It’s opera season again in Cincinnati – first up was Rigoletto last Thursday and Saturday. Our tickets are for Saturday nights.
A great production – the singing, the acting, the sets. Those voices – incredible arias, great group singing. Just melted the heart. But that story. I love the over-the-top stories of opera – not just a little problem, but a huge dramatic flood. In this case, though – ugh.
Rigoletto is an uptight hunchbacked limping father, with a backstory we don’t know (not even his real name), who has raised a gorgeous daughter in almost total isolation.
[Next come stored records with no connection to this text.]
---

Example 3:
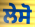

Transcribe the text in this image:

ਲੇਸੋ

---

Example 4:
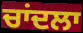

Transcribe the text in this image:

ਚਾਂਦਲਾ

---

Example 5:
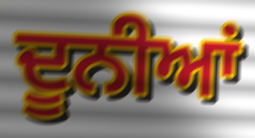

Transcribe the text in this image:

ਦੂਨੀਆਂ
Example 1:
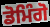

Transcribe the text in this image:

ਡੋਮਿੰਗੋ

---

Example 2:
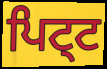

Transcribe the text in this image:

ਪਿਟ੍ਟ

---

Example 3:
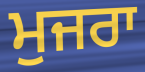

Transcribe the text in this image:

ਮੁਜਰਾ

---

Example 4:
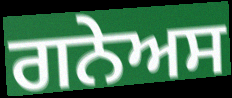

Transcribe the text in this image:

ਗਨੇਅਸ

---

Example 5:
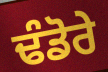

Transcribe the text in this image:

ਢੰਡੋਰੇ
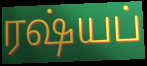
ரஷ்யப்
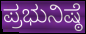
ಪ್ರಭುನಿಷ್ಠೆ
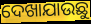
ଦେଖାଯାଉଛୁ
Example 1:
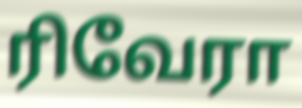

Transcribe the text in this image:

ரிவேரா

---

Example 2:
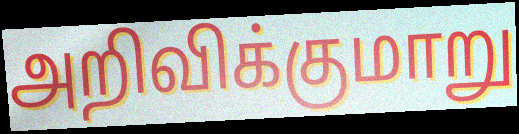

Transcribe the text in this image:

அறிவிக்குமாறு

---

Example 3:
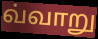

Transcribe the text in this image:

வ்வாறு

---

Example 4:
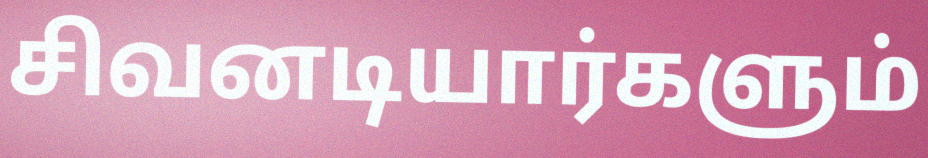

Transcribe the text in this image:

சிவனடியார்களும்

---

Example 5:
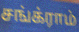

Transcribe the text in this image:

சங்க்ராம்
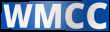
WMCC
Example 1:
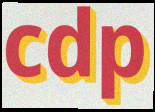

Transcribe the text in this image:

cdp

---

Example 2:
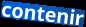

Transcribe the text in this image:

contenir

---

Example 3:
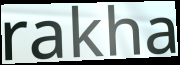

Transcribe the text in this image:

rakha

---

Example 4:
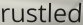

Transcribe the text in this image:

rustled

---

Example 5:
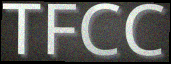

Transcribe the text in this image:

TFCC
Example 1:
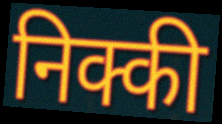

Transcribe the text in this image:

निक्की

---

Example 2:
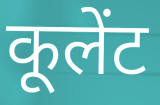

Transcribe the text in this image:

कूलेंट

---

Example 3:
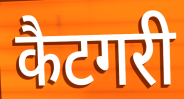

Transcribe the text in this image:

कैटगरी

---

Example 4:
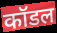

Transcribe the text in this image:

कॉडल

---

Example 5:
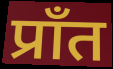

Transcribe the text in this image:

प्राँत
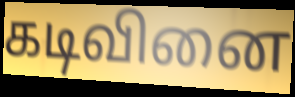
கடிவினை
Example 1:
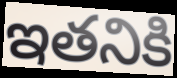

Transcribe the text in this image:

ఇతనికి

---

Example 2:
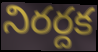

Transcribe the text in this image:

నిరర్దక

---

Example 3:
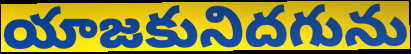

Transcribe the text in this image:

యాజకునిదగును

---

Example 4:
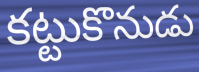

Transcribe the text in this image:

కట్టుకొనుడు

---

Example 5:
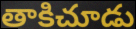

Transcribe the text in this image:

తాకిచూడు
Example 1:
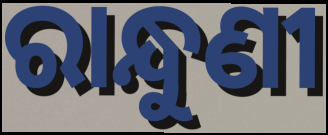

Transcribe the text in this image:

ରାନ୍ଧୁଣୀ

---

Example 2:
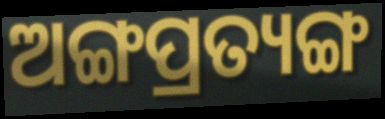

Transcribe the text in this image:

ଅଙ୍ଗପ୍ରତ୍ୟଙ୍ଗ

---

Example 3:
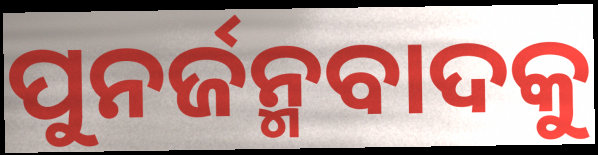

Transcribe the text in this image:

ପୁନର୍ଜନ୍ମବାଦକୁ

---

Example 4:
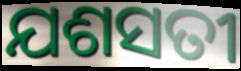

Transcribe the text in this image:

ଯଶସତୀ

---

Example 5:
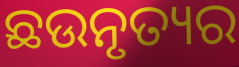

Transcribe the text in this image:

ଛଉନୃତ୍ୟର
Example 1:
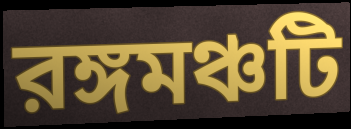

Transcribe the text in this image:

রঙ্গমঞ্চটি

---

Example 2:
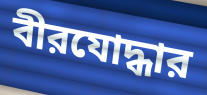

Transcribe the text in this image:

বীরযোদ্ধার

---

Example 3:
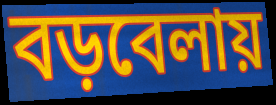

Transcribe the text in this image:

বড়বেলায়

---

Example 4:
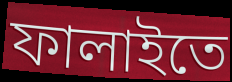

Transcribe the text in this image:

ফালাইতে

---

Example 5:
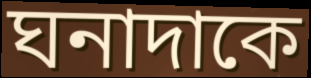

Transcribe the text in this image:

ঘনাদাকে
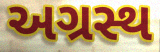
અગ્રસ્થ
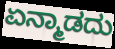
ಏನ್ಮಾಡದು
He is the Fool at the court of the Duke of Mantua, who is a known womanizer, exercising the droit du seigneur with impunity – the right to have any woman he pleases any time. Rigoletto, to make the Duke happy, has made enemies of much of the court. And he is so secretive that men at the court think his daughter is his mistress.
The daughter has been admired at church by a young man who turns out to be the Duke – though she thinks he’s a poor student. She has no skills or experience with which to judge the Duke’s flirtation. The upshot is that the courtiers kidnap her (with Rigoletto’s unwitting help) and deliver her to the Duke (though they don’t know he knows of her), who actually loves her, at least at that moment. So the act may not have been exactly rape, and she is now really in love with him, though grieving for her father’s anger, urging him to forgive the Duke. The father sets up a contract to have the Duke murdered – but it is Gilda who dies. Rigoletto at least sees that it is his revenge which is the direct cause.
The music and the singing – brilliant. But part of me is getting very tired of celebrating embedded Western cultural beliefs about women, which so often result in destruction of the divine feminine.
The other three operas in the season each have much better endings. Thank the Goddess!